» TASK BRIEF
Please retype all the records below exactly as they read.

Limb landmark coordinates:
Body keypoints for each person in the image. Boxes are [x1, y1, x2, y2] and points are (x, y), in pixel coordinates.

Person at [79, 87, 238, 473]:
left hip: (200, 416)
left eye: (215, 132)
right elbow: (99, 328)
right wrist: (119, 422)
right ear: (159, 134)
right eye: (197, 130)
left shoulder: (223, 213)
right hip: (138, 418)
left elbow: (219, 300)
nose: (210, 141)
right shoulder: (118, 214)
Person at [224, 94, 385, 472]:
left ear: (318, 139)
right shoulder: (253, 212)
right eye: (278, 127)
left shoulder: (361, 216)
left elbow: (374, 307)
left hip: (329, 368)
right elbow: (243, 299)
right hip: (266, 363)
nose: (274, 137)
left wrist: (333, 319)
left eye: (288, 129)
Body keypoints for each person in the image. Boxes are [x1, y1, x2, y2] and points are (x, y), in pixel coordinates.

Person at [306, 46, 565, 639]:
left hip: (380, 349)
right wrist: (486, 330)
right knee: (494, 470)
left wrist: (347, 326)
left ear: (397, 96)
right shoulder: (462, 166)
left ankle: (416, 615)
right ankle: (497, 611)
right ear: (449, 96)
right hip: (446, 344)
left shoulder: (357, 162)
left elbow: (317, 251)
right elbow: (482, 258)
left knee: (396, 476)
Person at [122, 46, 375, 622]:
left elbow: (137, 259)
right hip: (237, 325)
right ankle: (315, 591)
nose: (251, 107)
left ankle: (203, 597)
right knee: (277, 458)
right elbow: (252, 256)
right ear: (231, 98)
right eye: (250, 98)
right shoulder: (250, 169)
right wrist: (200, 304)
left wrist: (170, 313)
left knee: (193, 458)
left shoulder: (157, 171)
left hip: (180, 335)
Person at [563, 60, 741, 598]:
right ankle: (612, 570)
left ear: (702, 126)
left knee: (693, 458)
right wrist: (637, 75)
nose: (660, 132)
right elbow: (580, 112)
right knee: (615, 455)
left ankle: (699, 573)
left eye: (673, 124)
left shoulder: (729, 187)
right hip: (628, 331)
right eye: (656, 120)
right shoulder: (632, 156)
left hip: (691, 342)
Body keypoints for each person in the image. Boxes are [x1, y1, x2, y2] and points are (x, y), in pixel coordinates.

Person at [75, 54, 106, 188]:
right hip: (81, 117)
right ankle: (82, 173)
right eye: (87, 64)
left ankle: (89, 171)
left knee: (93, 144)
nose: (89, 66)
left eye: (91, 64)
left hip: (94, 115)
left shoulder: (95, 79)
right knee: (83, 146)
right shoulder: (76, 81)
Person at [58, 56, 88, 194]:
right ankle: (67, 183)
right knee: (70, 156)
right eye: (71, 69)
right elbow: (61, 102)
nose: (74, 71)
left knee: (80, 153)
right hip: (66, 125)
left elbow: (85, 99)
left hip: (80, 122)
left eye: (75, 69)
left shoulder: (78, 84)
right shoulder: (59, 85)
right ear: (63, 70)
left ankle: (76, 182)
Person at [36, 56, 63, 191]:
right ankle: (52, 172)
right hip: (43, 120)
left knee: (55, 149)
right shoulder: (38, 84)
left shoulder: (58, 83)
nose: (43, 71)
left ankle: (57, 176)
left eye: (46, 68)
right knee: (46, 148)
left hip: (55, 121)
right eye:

» OUTPUT FOR THIS EXERCISE
Body keypoints for each person in the image. Boxes are [x1, y1, x2, y2] and points are (x, y), in pixel coordinates.

Person at [79, 87, 238, 473]:
left hip: (200, 416)
left eye: (215, 132)
right elbow: (99, 328)
right wrist: (119, 422)
right ear: (159, 134)
right eye: (197, 130)
left shoulder: (223, 213)
right hip: (138, 418)
left elbow: (219, 300)
nose: (210, 141)
right shoulder: (118, 214)
Person at [224, 94, 385, 472]:
left ear: (318, 139)
right shoulder: (253, 212)
right eye: (278, 127)
left shoulder: (361, 216)
left elbow: (374, 307)
left hip: (329, 368)
right elbow: (243, 299)
right hip: (266, 363)
nose: (274, 137)
left wrist: (333, 319)
left eye: (288, 129)
Body keypoints for each person in the image. Boxes are [x1, y1, x2, y2] and points are (x, y), in pixel coordinates.

Person at [306, 46, 565, 639]:
left hip: (380, 349)
right wrist: (486, 330)
right knee: (494, 470)
left wrist: (347, 326)
left ear: (397, 96)
right shoulder: (462, 166)
left ankle: (416, 615)
right ankle: (497, 611)
right ear: (449, 96)
right hip: (446, 344)
left shoulder: (357, 162)
left elbow: (317, 251)
right elbow: (482, 258)
left knee: (396, 476)
Person at [122, 46, 375, 622]:
left elbow: (137, 259)
right hip: (237, 325)
right ankle: (315, 591)
nose: (251, 107)
left ankle: (203, 597)
right knee: (277, 458)
right elbow: (252, 256)
right ear: (231, 98)
right eye: (250, 98)
right shoulder: (250, 169)
right wrist: (200, 304)
left wrist: (170, 313)
left knee: (193, 458)
left shoulder: (157, 171)
left hip: (180, 335)
Person at [563, 60, 741, 598]:
right ankle: (612, 570)
left ear: (702, 126)
left knee: (693, 458)
right wrist: (637, 75)
nose: (660, 132)
right elbow: (580, 112)
right knee: (615, 455)
left ankle: (699, 573)
left eye: (673, 124)
left shoulder: (729, 187)
right hip: (628, 331)
right eye: (656, 120)
right shoulder: (632, 156)
left hip: (691, 342)
Body keypoints for each person in the image. Boxes are [x1, y1, x2, y2] and points are (x, y), in pixel coordinates.

Person at [75, 54, 106, 188]:
right hip: (81, 117)
right ankle: (82, 173)
right eye: (87, 64)
left ankle: (89, 171)
left knee: (93, 144)
nose: (89, 66)
left eye: (91, 64)
left hip: (94, 115)
left shoulder: (95, 79)
right knee: (83, 146)
right shoulder: (76, 81)
Person at [58, 56, 88, 194]:
right ankle: (67, 183)
right knee: (70, 156)
right eye: (71, 69)
right elbow: (61, 102)
nose: (74, 71)
left knee: (80, 153)
right hip: (66, 125)
left elbow: (85, 99)
left hip: (80, 122)
left eye: (75, 69)
left shoulder: (78, 84)
right shoulder: (59, 85)
right ear: (63, 70)
left ankle: (76, 182)
Person at [36, 56, 63, 191]:
right ankle: (52, 172)
right hip: (43, 120)
left knee: (55, 149)
right shoulder: (38, 84)
left shoulder: (58, 83)
nose: (43, 71)
left ankle: (57, 176)
left eye: (46, 68)
right knee: (46, 148)
left hip: (55, 121)
right eye:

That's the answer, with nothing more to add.